* [GIVEN TEXT]:
# RL Based Scenario

## Customized gymnasium environment: `smart-city`

Below, are some configurations for setting up a simulation environment for a mobile communication scenario in a smart city context using the Gymnasium library. It involves some basic imports, steps for registering the custom environment and creating a new instance of that environment.

### Set up Ray RLlib

In [1]:
# install mobile-env
%pip install -U mobile-env
# install ray RLlib
%pip install ray[rllib]==2.35.0 tensorboard  

Note: you may need to restart the kernel to use updated packages.



[notice] A new release of pip is available: 24.0 -> 24.2
[notice] To update, run: python.exe -m pip install --upgrade pip


Note: you may need to restart the kernel to use updated packages.



[notice] A new release of pip is available: 24.0 -> 24.2
[notice] To update, run: python.exe -m pip install --upgrade pip


In [2]:
import gymnasium
from ray.tune.registry import register_env

# use the mobile-env RLlib wrapper for RLlib
def register(config):
    # importing mobile_env registers the included environments
    import mobile_env
    from mobile_env.wrappers.multi_agent import RLlibMAWrapper

    env = gymnasium.make("mobile-smart_city-smart_city_handler-ma-v0")
    return RLlibMAWrapper(env)

# register the predefined scenario with RLlib
register_env("mobile-smart_city-smart_city_handler-ma-v0", register)

  from .autonotebook import tqdm as notebook_tqdm
2024-09-11 10:16:47,346	INFO util.py:154 -- Missing packages: ['ipywidgets']. Run `pip install -U ipywidgets`, then restart the notebook server for rich notebook output.
2024-09-11 10:16:48,371	INFO util.py:154 -- Missing packages: ['ipywidgets']. Run `pip install -U ipywidgets`, then restart the notebook server for rich notebook output.


### Train a PPO Multi-Agent Policy

Now, that the predefined scenario is registered with RLlib, we can configure and train a multi-agent PPO approach on the scenario with RLlib.

import ray


# init ray with available CPUs (and GPUs) and init ray
ray.init(
  num_cpus=2,   # change to your available number of CPUs
  include_dashboard=False,
  ignore_reinit_error=True,
  log_to_driver=False,
)

* [EXCERPTED RECORDS]:
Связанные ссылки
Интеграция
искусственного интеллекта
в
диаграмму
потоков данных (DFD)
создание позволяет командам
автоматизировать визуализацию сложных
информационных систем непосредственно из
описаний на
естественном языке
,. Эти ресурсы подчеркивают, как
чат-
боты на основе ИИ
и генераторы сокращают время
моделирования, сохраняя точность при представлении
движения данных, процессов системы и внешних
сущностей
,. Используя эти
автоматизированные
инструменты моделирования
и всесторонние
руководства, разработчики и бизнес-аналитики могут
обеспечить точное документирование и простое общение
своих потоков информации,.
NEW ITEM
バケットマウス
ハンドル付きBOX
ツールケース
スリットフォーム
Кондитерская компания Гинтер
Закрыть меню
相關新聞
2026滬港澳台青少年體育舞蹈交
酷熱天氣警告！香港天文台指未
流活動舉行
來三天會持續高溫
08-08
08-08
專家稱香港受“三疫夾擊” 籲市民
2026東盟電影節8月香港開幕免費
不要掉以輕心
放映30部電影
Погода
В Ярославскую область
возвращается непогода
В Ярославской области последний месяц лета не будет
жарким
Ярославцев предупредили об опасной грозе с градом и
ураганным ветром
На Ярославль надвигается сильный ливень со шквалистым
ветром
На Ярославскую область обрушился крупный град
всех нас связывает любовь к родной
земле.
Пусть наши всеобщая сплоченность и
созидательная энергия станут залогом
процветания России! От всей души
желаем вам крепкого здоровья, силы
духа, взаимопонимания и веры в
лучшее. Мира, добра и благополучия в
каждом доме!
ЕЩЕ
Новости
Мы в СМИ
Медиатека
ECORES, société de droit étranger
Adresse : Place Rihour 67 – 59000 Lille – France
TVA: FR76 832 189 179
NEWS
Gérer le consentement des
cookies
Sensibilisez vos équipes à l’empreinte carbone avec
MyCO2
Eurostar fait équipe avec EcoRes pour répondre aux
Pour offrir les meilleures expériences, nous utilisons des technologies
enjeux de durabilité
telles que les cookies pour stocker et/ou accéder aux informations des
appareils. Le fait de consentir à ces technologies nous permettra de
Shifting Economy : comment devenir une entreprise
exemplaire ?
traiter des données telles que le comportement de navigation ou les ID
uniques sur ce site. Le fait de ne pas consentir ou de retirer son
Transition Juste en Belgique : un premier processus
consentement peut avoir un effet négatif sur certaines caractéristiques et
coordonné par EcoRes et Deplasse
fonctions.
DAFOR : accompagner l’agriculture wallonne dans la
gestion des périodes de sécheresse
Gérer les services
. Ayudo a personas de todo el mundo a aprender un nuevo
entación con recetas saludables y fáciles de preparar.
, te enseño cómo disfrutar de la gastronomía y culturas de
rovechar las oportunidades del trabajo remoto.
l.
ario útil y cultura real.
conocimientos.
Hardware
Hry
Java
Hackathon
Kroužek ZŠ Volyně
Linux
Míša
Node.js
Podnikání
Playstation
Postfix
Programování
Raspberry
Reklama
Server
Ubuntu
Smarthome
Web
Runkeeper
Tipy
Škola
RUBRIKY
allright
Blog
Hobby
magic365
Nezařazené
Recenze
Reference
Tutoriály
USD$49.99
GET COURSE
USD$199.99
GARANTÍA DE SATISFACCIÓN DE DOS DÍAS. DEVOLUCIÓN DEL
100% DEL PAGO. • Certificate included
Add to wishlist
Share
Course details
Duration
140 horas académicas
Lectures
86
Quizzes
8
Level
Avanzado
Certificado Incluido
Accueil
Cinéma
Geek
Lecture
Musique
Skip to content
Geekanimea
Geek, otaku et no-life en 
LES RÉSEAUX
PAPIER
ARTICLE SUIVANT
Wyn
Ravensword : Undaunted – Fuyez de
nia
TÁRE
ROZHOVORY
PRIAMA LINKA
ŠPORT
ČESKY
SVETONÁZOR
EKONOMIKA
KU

* [TASKS TO CARRY OUT]:
(a) In the smart-city RL notebook, why does the register function import mobile_env before calling gymnasium.make? Answer in one to three sentences.
(b) Continue the smart-city RL notebook after its closing ray.init call.

* [RESPONSE LIST]:
(a) According to the code comment, importing mobile_env registers the environments that come with it. Once it is imported, gymnasium.make can create "mobile-smart_city-smart_city_handler-ma-v0", which the function then wraps with RLlibMAWrapper for RLlib.

(b)
In [3]:
import ray.air
from ray.rllib.algorithms.ppo import PPOConfig

from ray.rllib.policy.policy import PolicySpec
from ray.tune.stopper import MaximumIterationStopper

# Create an RLlib config using multi-agent PPO on mobile-env's smart city scenario.
config = (
    PPOConfig()
    .environment(env="mobile-smart_city-smart_city_handler-ma-v0")
    # Here, we configure all agents to share the same policy.
    .multi_agent(
        policies={"shared_policy": PolicySpec()},
        policy_mapping_fn=lambda agent_id, episode, worker, **kwargs: "shared_policy",
    )
    # RLlib needs +1 CPU than configured below (for the driver/traininer?)
    .resources(num_cpus_per_worker=1)
    .rollouts(num_rollout_workers=1)
)

# Create the Trainer/Tuner and define how long to train
tuner = ray.tune.Tuner(
    "PPO",
    run_config=ray.air.RunConfig(
        # Save the training progress and checkpoints locally under the specified subfolder.
        storage_path="./results_rllib",
        # Control training length by setting the number of iterations. 1 iter = 4000 time steps by default.
        stop=MaximumIterationStopper(max_iter=10),
        checkpoint_config=ray.air.CheckpointConfig(checkpoint_at_end=True),
    ),
    param_space=config,
)

# Run training and save the result
result_grid = tuner.fit()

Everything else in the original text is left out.